Ein weiteres Problem der Radiowellen ist, dass sie
um Metall herum nicht gut funktionieren. Camero hat jedoch eine
ausgeklügelte Software entwickelt, die es ihrer Technologie
ermöglicht, selbst im Fall von Stahlbetonwänden zu arbeiten.

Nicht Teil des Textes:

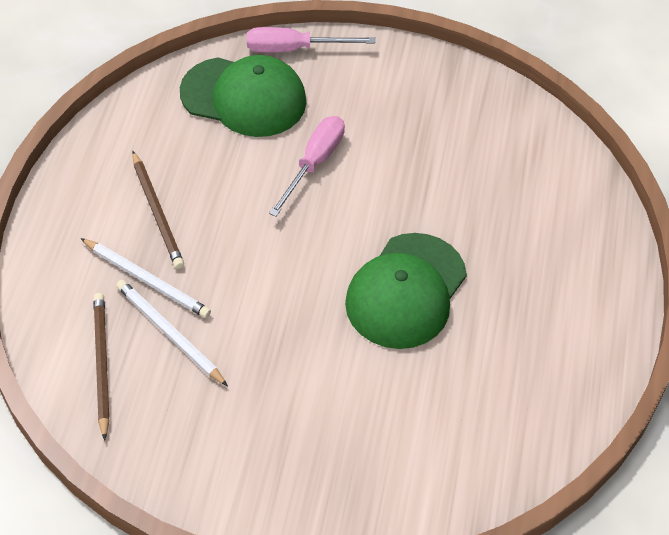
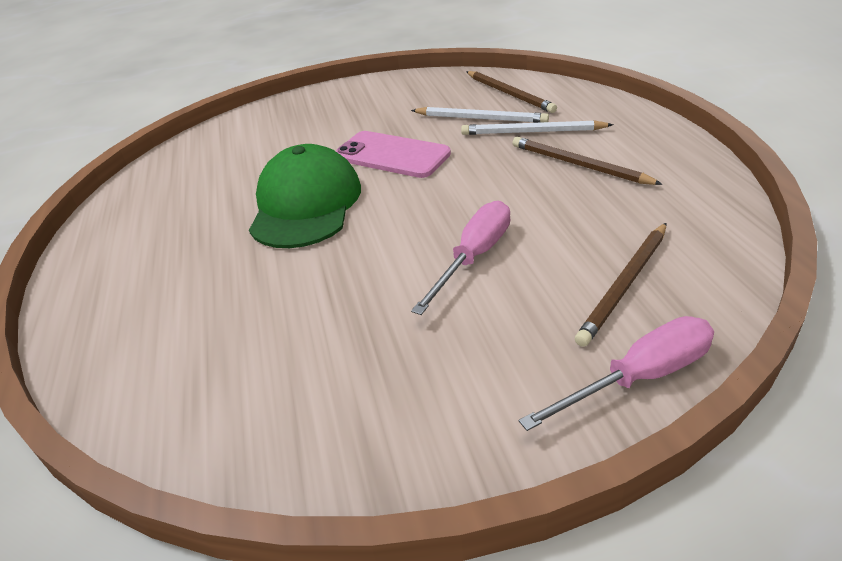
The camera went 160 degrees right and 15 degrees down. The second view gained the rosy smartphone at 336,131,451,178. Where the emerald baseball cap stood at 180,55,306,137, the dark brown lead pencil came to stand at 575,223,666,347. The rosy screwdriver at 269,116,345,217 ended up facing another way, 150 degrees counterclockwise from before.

Be'eri erkannte durch seinen militärischen Hintergrund das Potenzial
der neuen Technologie und warb Aharon, eine ehemalige ranghohe
Führungskraft bei "Zoran und Seabridge", an. Gemeinsam stellten die
beiden sieben Experten aus den Gebieten Radiofrequenz-Technologie,
Signalverarbeitung und dreidimensionale Darstellung ein. Camero
bekam außerdem Gelder in Höhe von 5 Millionen US-Dollar von JVG,
Walden Israel und Motorola Ventures.
Zusätzlich haben sich große Namen dem
Beratungsgremium von Camero angeschlossen. Hierzu gehören Amiram
Levine, der frühere Oberkommandierende des Kommandos Nord der
israelischen Verteidigungsstreitkräfte; John Greenberger, Leiter der
New Yorker Feuerwehr zur Zeit der Terrorangriffe vom 11. September
2001; und ein hochrangiger amerikanischer General.
Aharon sagt, ein erster Prototyp der Vorrichtung
stehe voraussichtlich in 18 Monaten bereit – eine eher lange
Wartezeit für solch einen "hungrigen" Markt, der Kunden hat, die
bereit wären, Zehntausende von Dollars für solch ein Gerät zu
bezahlen.
Darüber hinaus hat Camero Wettbewerber: Eine Firma
namens "Time Domain", die auch UWB-Technologie benutzt, um durch
Wände zu sehen, ist seit sechs Monaten aktiv und verkauft bereits
Geräte im Wert von Millionen von Dollars pro Jahr. Doch Cameros
Technologie ist in verschiedener Hinsicht überlegen. Erstens kann
sie aus einer Entfernung von 20 Metern benutzt werden. Das Produkt
von Time Domain muss sich hingegen direkt an der fraglichen Wand
befinden. Zweitens liefert Cameros Technik ein detailliertes Bild
von allem, was sich im Raum befindet. Im Gegensatz dazu lokalisiert
Time Domains Produkt zwar Objekte im Raum, liefert jedoch keine
Informationen über deren Form oder Größe.